■ Task to carry out
Everything in the listing below from the line containing "Document page, 1241x1754 pixels." through the line containing "Page size: 1241x1754." must be repeated exactly; the remaining lines are not wanted.

[Start of section]

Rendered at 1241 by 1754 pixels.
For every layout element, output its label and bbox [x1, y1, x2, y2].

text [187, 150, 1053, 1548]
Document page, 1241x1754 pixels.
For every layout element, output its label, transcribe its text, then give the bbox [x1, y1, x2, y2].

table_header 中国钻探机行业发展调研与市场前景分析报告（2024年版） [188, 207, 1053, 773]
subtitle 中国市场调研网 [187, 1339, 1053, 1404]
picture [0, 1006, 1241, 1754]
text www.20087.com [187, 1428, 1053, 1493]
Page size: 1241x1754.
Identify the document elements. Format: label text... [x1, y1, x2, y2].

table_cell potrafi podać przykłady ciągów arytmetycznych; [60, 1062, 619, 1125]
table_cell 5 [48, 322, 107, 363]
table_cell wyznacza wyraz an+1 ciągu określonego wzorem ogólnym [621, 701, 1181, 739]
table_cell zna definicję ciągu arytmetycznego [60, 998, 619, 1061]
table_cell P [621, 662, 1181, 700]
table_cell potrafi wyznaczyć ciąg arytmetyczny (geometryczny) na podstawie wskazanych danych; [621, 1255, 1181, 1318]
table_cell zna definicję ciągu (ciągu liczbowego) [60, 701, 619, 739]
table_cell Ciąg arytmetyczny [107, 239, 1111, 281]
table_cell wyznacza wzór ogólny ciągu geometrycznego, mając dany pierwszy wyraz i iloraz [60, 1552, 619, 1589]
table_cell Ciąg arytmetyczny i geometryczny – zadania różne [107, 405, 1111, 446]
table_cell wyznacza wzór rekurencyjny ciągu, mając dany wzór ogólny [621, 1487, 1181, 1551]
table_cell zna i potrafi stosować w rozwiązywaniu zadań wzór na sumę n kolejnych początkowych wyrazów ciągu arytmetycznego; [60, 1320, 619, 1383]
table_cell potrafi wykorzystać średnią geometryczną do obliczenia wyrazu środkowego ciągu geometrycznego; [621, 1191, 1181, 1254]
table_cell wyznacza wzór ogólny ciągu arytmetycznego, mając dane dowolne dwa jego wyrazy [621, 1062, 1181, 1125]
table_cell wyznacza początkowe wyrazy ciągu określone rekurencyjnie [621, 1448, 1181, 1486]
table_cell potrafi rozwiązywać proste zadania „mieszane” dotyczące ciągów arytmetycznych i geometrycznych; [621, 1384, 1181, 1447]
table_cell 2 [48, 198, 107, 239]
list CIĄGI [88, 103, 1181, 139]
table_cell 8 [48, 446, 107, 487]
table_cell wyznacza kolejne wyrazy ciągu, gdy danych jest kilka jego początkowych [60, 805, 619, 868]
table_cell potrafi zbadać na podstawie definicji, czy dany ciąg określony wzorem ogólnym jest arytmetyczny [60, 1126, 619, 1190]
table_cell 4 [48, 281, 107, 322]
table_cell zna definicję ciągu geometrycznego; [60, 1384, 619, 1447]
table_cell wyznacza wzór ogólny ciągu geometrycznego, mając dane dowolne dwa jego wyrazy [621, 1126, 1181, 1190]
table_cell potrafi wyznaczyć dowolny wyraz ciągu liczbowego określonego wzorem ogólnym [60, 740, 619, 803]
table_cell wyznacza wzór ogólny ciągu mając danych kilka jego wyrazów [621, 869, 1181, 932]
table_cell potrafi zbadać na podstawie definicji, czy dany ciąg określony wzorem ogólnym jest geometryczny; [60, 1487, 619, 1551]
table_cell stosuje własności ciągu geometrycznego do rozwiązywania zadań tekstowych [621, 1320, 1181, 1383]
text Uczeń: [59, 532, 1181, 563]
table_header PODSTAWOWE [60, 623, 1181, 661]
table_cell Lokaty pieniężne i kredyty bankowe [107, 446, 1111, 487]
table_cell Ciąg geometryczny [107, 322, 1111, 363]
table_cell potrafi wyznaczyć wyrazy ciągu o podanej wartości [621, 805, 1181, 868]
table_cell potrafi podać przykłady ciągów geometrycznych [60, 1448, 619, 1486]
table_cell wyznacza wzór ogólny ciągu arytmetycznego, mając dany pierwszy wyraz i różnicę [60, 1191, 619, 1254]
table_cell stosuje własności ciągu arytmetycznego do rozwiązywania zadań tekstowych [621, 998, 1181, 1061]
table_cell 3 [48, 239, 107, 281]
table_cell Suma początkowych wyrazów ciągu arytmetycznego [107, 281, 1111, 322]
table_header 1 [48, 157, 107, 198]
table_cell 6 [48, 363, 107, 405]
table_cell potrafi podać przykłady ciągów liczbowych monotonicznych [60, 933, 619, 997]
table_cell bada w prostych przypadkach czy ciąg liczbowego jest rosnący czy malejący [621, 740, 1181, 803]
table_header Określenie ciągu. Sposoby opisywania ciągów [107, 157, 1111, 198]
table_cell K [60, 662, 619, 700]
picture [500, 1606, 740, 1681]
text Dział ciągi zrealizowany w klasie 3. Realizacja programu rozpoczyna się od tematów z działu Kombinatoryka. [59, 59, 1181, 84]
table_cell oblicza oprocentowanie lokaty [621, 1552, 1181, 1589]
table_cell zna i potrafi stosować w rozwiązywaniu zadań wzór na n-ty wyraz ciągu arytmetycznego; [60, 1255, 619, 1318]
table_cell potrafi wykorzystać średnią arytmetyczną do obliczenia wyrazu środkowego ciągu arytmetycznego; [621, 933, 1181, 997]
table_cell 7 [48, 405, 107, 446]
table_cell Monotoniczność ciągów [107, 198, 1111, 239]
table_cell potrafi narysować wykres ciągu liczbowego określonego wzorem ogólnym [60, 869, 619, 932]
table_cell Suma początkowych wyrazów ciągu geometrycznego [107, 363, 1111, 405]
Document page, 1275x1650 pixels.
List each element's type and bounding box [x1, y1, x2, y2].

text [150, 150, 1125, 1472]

[End of section]

■ Answer to this problem
Document page, 1241x1754 pixels.
For every layout element, output its label, transcribe its text, then give the bbox [x1, y1, x2, y2].

table_header 中国钻探机行业发展调研与市场前景分析报告（2024年版） [188, 207, 1053, 773]
subtitle 中国市场调研网 [187, 1339, 1053, 1404]
picture [0, 1006, 1241, 1754]
text www.20087.com [187, 1428, 1053, 1493]
Page size: 1241x1754.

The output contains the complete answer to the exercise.